═══ Information

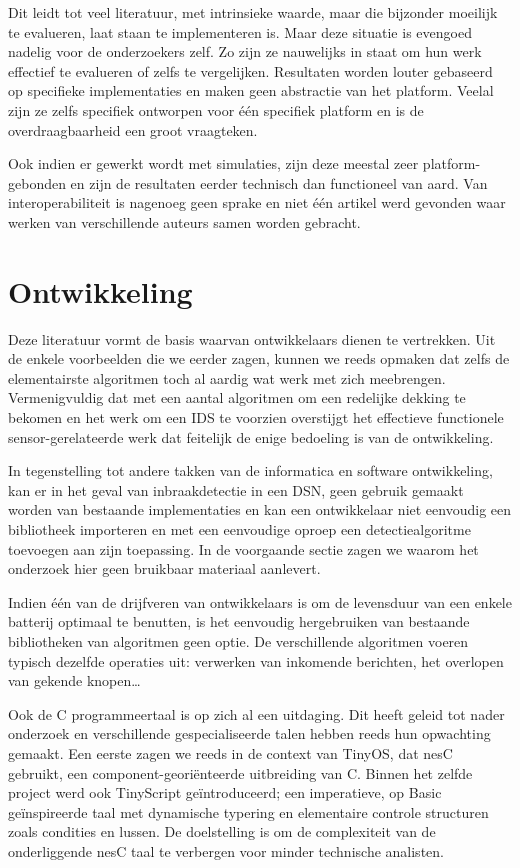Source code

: Dit leidt tot veel literatuur, met intrinsieke waarde, maar die bijzonder
moeilijk te evalueren, laat staan te implementeren is. Maar deze situatie is
evengoed nadelig voor de onderzoekers zelf. Zo zijn ze nauwelijks in staat om
hun werk effectief te evalueren of zelfs te vergelijken. Resultaten worden
louter gebaseerd op specifieke implementaties en maken geen abstractie van het
platform. Veelal zijn ze zelfs specifiek ontworpen voor \'e\'en specifiek
platform en is de overdraagbaarheid een groot vraagteken.

Ook indien er gewerkt wordt met simulaties, zijn deze meestal zeer
platform-gebonden en zijn de resultaten eerder technisch dan functioneel van
aard. Van interoperabiliteit is nagenoeg geen sprake en niet \'e\'en artikel
werd gevonden waar werken van verschillende auteurs samen worden gebracht.

\section{Ontwikkeling}
\label{section:problem-develop}

Deze literatuur vormt de basis waarvan ontwikkelaars dienen te vertrekken. Uit
de enkele voorbeelden die we eerder zagen, kunnen we reeds opmaken dat zelfs de
elementairste algoritmen toch al aardig wat werk met zich meebrengen.
Vermenigvuldig dat met een aantal algoritmen om een redelijke dekking te
bekomen en het werk om een IDS te voorzien overstijgt het effectieve
functionele sensor-gerelateerde werk dat feitelijk de enige bedoeling is van de
ontwikkeling.

In tegenstelling tot andere takken van de informatica en software ontwikkeling,
kan er in het geval van inbraakdetectie in een DSN, geen gebruik gemaakt worden
van bestaande implementaties en kan een ontwikkelaar niet eenvoudig een
bibliotheek importeren en met een eenvoudige oproep een detectiealgoritme
toevoegen aan zijn toepassing. In de voorgaande sectie zagen we waarom het
onderzoek hier geen bruikbaar materiaal aanlevert.

Indien \'e\'en van de drijfveren van ontwikkelaars is om de levensduur van een
enkele batterij optimaal te benutten, is het eenvoudig hergebruiken van
bestaande bibliotheken van algoritmen geen optie. De verschillende algoritmen
voeren typisch dezelfde operaties uit: verwerken van inkomende berichten, het
overlopen van gekende knopen\dots

Ook de C programmeertaal is op zich al een uitdaging. Dit heeft geleid tot
nader onderzoek en verschillende gespecialiseerde talen hebben reeds hun
opwachting gemaakt. Een eerste zagen we reeds in de context van TinyOS, dat
nesC \citep{gay2003nesc} gebruikt, een component-geori\"enteerde uitbreiding
van C. Binnen het zelfde project werd ook TinyScript
\citep{levis2004tinyscript} ge\"introduceerd; een imperatieve, op Basic
ge\"inspireerde taal met dynamische typering en elementaire controle structuren
zoals condities en lussen. De doelstelling is om de complexiteit van de
onderliggende nesC taal te verbergen voor minder technische analisten.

══════

• [What the task asks] Without the pictures, extract every entry verbatim.

• [Your solution]
Source code

: Dit leidt tot veel literatuur, met intrinsieke waarde, maar die bijzonder
moeilijk te evalueren, laat staan te implementeren is. Maar deze situatie is
evengoed nadelig voor de onderzoekers zelf. Zo zijn ze nauwelijks in staat om
hun werk effectief te evalueren of zelfs te vergelijken. Resultaten worden
louter gebaseerd op specifieke implementaties en maken geen abstractie van het
platform. Veelal zijn ze zelfs specifiek ontworpen voor \'e\'en specifiek
platform en is de overdraagbaarheid een groot vraagteken.

Ook indien er gewerkt wordt met simulaties, zijn deze meestal zeer
platform-gebonden en zijn de resultaten eerder technisch dan functioneel van
aard. Van interoperabiliteit is nagenoeg geen sprake en niet \'e\'en artikel
werd gevonden waar werken van verschillende auteurs samen worden gebracht.

\section{Ontwikkeling}
\label{section:problem-develop}

Deze literatuur vormt de basis waarvan ontwikkelaars dienen te vertrekken. Uit
de enkele voorbeelden die we eerder zagen, kunnen we reeds opmaken dat zelfs de
elementairste algoritmen toch al aardig wat werk met zich meebrengen.
Vermenigvuldig dat met een aantal algoritmen om een redelijke dekking te
bekomen en het werk om een IDS te voorzien overstijgt het effectieve
functionele sensor-gerelateerde werk dat feitelijk de enige bedoeling is van de
ontwikkeling.

In tegenstelling tot andere takken van de informatica en software ontwikkeling,
kan er in het geval van inbraakdetectie in een DSN, geen gebruik gemaakt worden
van bestaande implementaties en kan een ontwikkelaar niet eenvoudig een
bibliotheek importeren en met een eenvoudige oproep een detectiealgoritme
toevoegen aan zijn toepassing. In de voorgaande sectie zagen we waarom het
onderzoek hier geen bruikbaar materiaal aanlevert.

Indien \'e\'en van de drijfveren van ontwikkelaars is om de levensduur van een
enkele batterij optimaal te benutten, is het eenvoudig hergebruiken van
bestaande bibliotheken van algoritmen geen optie. De verschillende algoritmen
voeren typisch dezelfde operaties uit: verwerken van inkomende berichten, het
overlopen van gekende knopen\dots

Ook de C programmeertaal is op zich al een uitdaging. Dit heeft geleid tot
nader onderzoek en verschillende gespecialiseerde talen hebben reeds hun
opwachting gemaakt. Een eerste zagen we reeds in de context van TinyOS, dat
nesC \citep{gay2003nesc} gebruikt, een component-geori\"enteerde uitbreiding
van C. Binnen het zelfde project werd ook TinyScript
\citep{levis2004tinyscript} ge\"introduceerd; een imperatieve, op Basic
ge\"inspireerde taal met dynamische typering en elementaire controle structuren
zoals condities en lussen. De doelstelling is om de complexiteit van de
onderliggende nesC taal te verbergen voor minder technische analisten.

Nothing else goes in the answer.